Data from the pooled analysis were presented during the 2024 ESMO Congress, and showed that taletrectinib elicited high, durable responses and had favorable tolerability in the registrational cohorts, Drilon begins. Among the 160 patients with ROS1 TKI–naive NSCLC, the confirmed overall response rate (cORR) by independent review committee (IRC) assessment was 88.8% (95% CI, 82.8%-93.2%), he reports. At a median follow-up of 21.2 months, the median duration of response (DOR) was 44.2 months (95% CI, 30.4-not reached [NR]), with a 24-month DOR rate of 70.2% (95% CI, 59.9%-78.3%). Furthermore, the median progression-free survival (PFS) reached 45.6 months (95% CI, 29.0-NR), and the 24-month PFS rate was 63.9% (95% CI, 54.2%-72.1%), he adds.

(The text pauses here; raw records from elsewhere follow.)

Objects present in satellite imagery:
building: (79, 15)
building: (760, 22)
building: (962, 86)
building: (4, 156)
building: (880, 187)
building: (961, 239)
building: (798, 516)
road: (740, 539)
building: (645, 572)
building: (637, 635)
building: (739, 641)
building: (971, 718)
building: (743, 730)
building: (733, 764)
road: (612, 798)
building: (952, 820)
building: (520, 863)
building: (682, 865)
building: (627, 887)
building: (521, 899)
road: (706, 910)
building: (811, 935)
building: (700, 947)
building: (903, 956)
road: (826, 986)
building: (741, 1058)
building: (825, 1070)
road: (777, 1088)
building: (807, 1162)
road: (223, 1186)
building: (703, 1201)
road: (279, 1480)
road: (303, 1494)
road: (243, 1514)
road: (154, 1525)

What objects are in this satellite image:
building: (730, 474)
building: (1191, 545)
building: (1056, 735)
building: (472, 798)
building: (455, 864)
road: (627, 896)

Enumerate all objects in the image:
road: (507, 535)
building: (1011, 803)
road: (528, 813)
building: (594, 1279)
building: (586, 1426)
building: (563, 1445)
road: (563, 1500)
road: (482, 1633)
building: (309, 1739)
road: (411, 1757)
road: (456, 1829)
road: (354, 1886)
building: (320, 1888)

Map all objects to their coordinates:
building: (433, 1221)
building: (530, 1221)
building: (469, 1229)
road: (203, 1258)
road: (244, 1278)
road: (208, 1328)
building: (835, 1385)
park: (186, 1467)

In patients with measurable brain metastases (n = 17), the intracranial cORR was 76.5% (95% CI, 50.1%-93.2%), indicating strong activity against brain lesions. Notably, deep responses observed on the waterfall plot revealed substantial disease regression in the majority of patients treated with taletrectinib, Drilon notes.

When compared with earlier-generation ROS1 TKIs, such as entrectinib (Rozlytrek) or crizotinib (Xalkori), and even other next-generation TKIs like repotrectinib (Augtyro), taletrectinib demonstrated superior or comparable response rates, Drilon states. Importantly, the durability of response and PFS seen with taletrectinib marked a significant improvement over older TKIs, reflecting the advantage of using a more potent, next-generation ROS1 inhibitor as frontline therapy, he explains.

This strategy mirrors trends seen in EGFR-mutant and ALK fusion–positive lung cancer, where second- or third-generation TKIs have replaced earlier-generation agents in the first-line setting due to their ability to achieve more durable responses and longer PFS, Drilon says. The results reinforce taletrectinib’s potential to become a preferred option for ROS1-positive NSCLC, Drilon concludes.